After several weeks of planning to go for a walk down by the coast on our mutual day off and continually being foiled by the weather, Maggie and I got our chance to get some fresh air yesterday. Though we had intended to do a bit of a hike along Bing Hai Rd. (滨海路), from Tiger Beach (老虎滩), we ended up in Fu Jia Zhuang (付家庄), a resort community between Tiger Beach and Xing Hai Sq.
I knew the area a little, as I’ve spent the last two weeks teaching there, but had not had much chance to explore it. Now having poked around a bit more, it’s where I’d like to live for the rest of my days.
Ok, perhaps that’s being a bit dramatic. But honestly, the area is its own little world. Completely coated in lush green vegetation, largely isolated from the city’s pollution, and featuring one of the nicer (if not nicest) beach in Dalian – the place is top notch.

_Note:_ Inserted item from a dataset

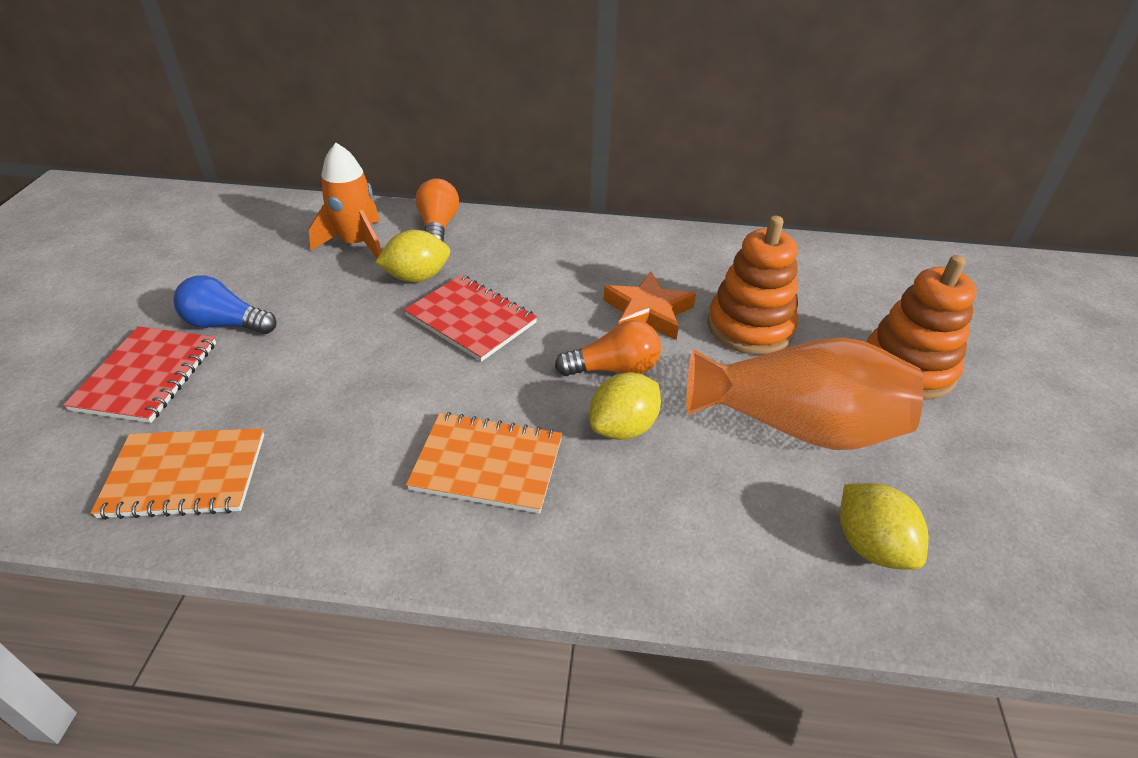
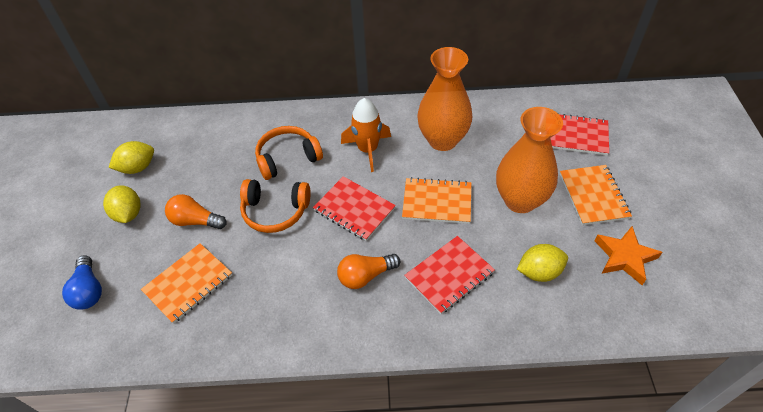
orange headphones: 0 -> 2
orange notebook: 2 -> 3
orange stacking toy: 2 -> 0
orange vase: 1 -> 2
red notebook: 2 -> 3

Oh, and even on Dalian’s hottest days, it’s said to be 3-5 degrees cooler, which was true yesterday.
Though the rest of the city was basking in the mid-June sunshine, Fu Jia Zhuang was covered by a cool fog. It made the walk along the beach a bit eerie, but otherwise, it was a nice break from the heat.

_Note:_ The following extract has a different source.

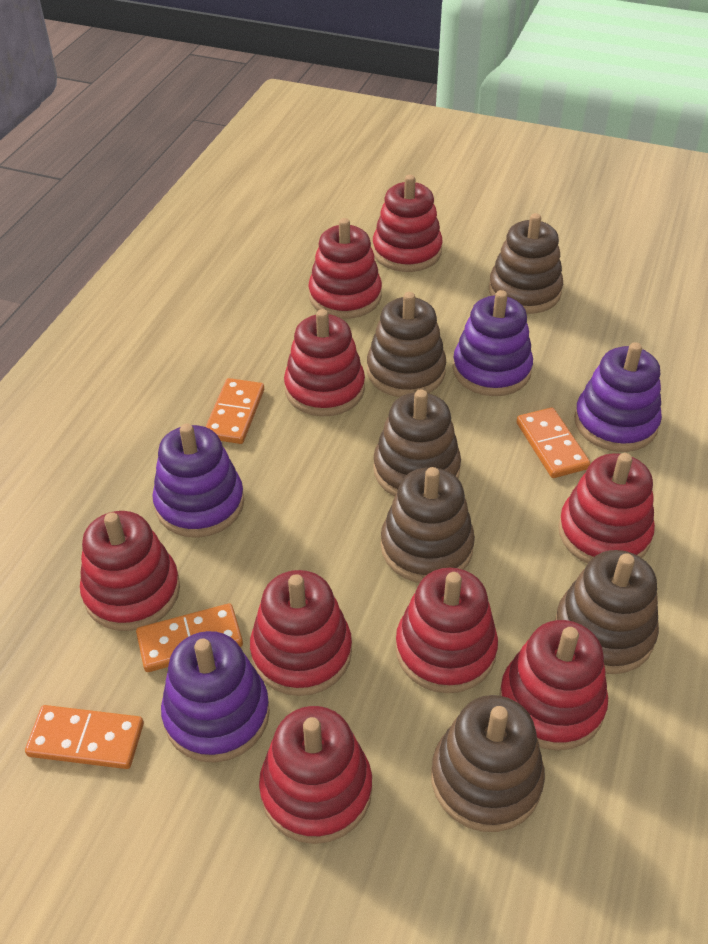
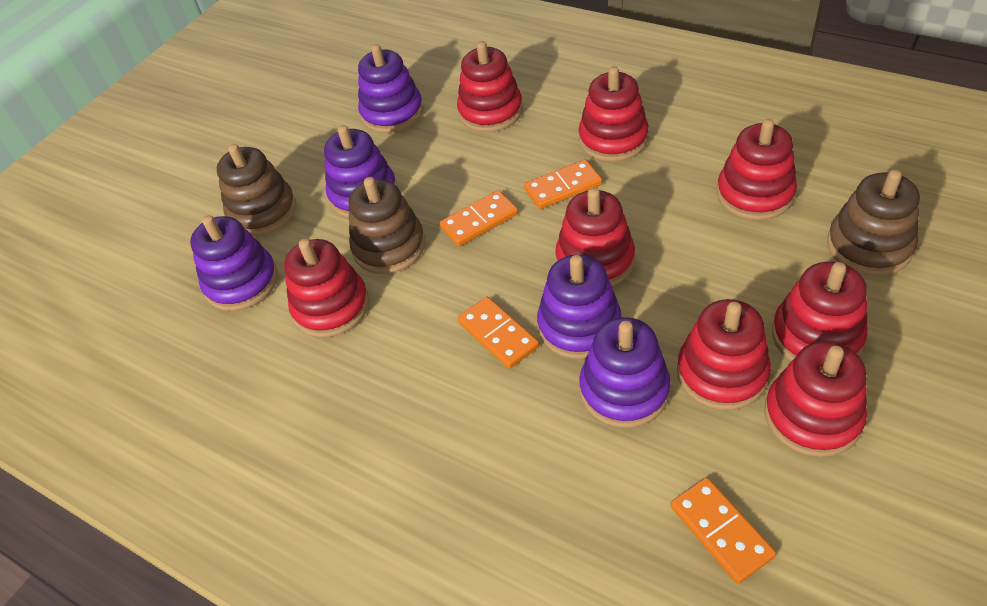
brown stacking toy: 6 -> 3
purple stacking toy: 4 -> 5
red stacking toy: 9 -> 8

The beach, unfortunately pebbly, was loaded with Russians and Chinese displaying far too much flesh for my simple conservative standards of what those of large body-types should be seen wearing in public. Pushing 300 lbs. of rather lobsterish Russian flesh into enough material to hardly create a cozy for my mobile phone… it’s just not right.
We left the beach and ran smack into the middle of a wedding photo shoot. Taking wedding photos is a bit backwards to what we’re used to in the West. They’re done weeks, sometimes months (or even a year) out from the wedding, not after the ceremony, as is common at least in Canada. Along with the standard collection of bridal dresses, there are an assortment of random other costumes. Yeah, costumes. We walked in on the soon-to-be-wed couple wearing full-camouflage (with matching skull-shaped dogtags) standing atop a jeep.

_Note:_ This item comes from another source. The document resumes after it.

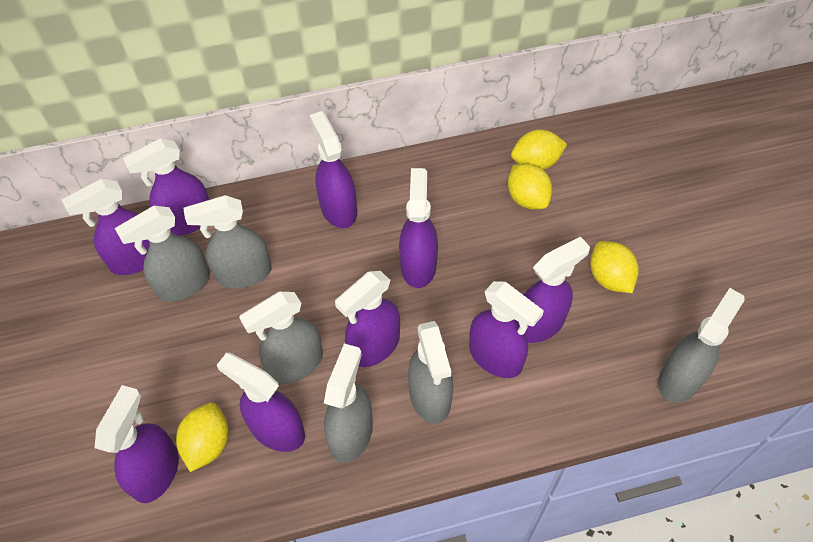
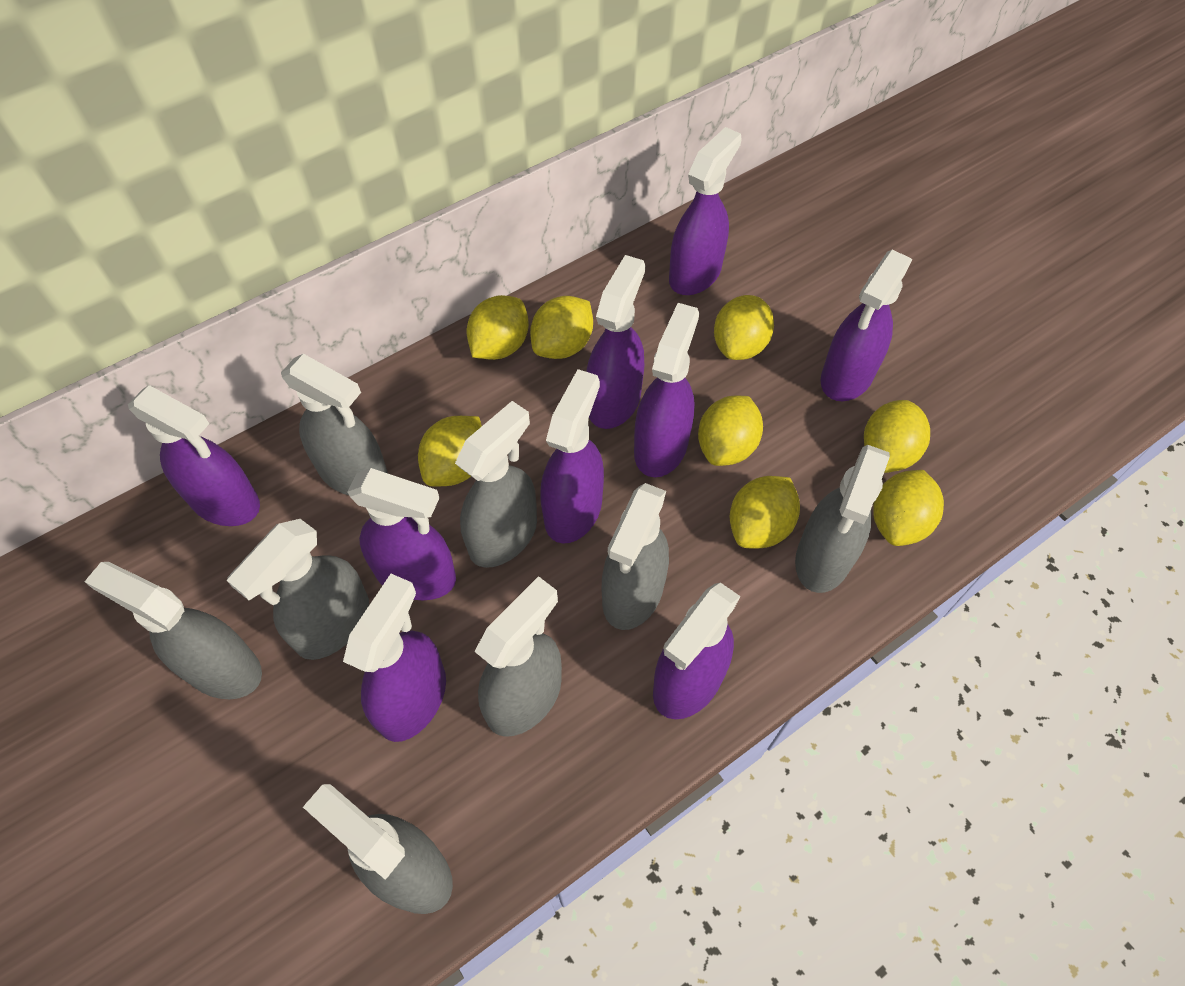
grey spray bottle: 6 -> 8
yellow lemon: 4 -> 8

We continued up Bing Hai Rd. passed some amazing houses, whose steep pricetags have kept empty (something there’s no shortage of in Dalian). Though well out of the price range from my paltry earnings, I did take a moment or two to consider calling an agent and inquiring the price. It just seems weird to see houses in China. Like ones that don’t use plywood and stacked bricks for their roof.
After snapping some macro-photos of some bees, we hopped on the 702 and headed back to Olympic Square where we caught the English language showing of Poseidon
. Y’know how we all find our grooves in life… well, tragic and suspenseful maritime movies must be Petersen’s – adding this one to The Perfect Storm and Das Boot (The Boat). The movie was pretty “Hollywood”, but I expected nothing less, and enjoyed it.
We met a nice couple of Canadians in the theatre, and after the film the guy said that the movie was complete Hollywood crap. I couldn’t disagree, but who are these people that go to see a big budget summer action movie and are expecting anything else? I don’t get it.
We capped the night off with Maggie’s friends (and my co-worker Pam) at Noahs For Your Ark Bar (if anyone can explain the name, please comment). Hanging out with Maggie’s friends is always quite the contrast from hanging out with mine. When we’re with mine, she is usually silent and trying hard to understand the laowai speaking at regular (in ESL that reads WARP) speed. Ditto me when I’m with her group. However, it’s a great chance to practice my Chinese skills (and bask in the compliments of how GREAT my Chinese is – I love Chinese compliments… who says the sincerity of a statement need affect the quality of one’s ego boost?)